The researchers concluded (PDF link):

Upon further investigation, we provide an explanation for this paradox: the model attaining high accuracy only on in-distribution test examples has not learned to reason. The model has learned to use statistical features in logical reasoning problems to make predictions rather than to emulate the correct reasoning function.

Neural networks are very good at finding and fitting statistical features. In some applications, this can be very useful. For example, in sentiment analysis, there is a strong correlation between certain words and classes of sentiments. This finding highlights a critical challenge in using deep learning for language tasks:

Caution should be taken when we seek to train neural models end-to-end to solve NLP tasks that involve both logical reasoning and prior knowledge [emphasis mine] and are presented with language variance.

Reasoning in deep learning

Unfortunately, the logical reasoning problem does not disappear as language models become larger. It just becomes hidden in their huge architecture training data. LLMs can spit out facts and nicely stitched-together sentences. However, they are still using statistical features to make inferences when it comes to logical reasoning, which is not a solid foundation.

And there is no sign that the logical reasoning gap will be bridged by adding layers, parameters, and attention heads to transformers.

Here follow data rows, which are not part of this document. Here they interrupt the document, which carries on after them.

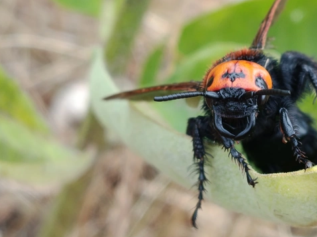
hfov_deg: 18.3
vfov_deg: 13.8
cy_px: 96
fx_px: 979
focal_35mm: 107
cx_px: 211
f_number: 1.7
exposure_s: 1/100
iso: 81
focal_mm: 5.24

As the UCLA researchers conclude:

On the one hand, when a model is trained to learn a task from data, it always tends to learn statistical patterns, which inherently exist in reasoning examples; on the other hand, the rules of logic never rely on statistical patterns to conduct reasoning. Since it is challenging to construct a logical reasoning dataset with no statistical features, learning to reason from data is difficult.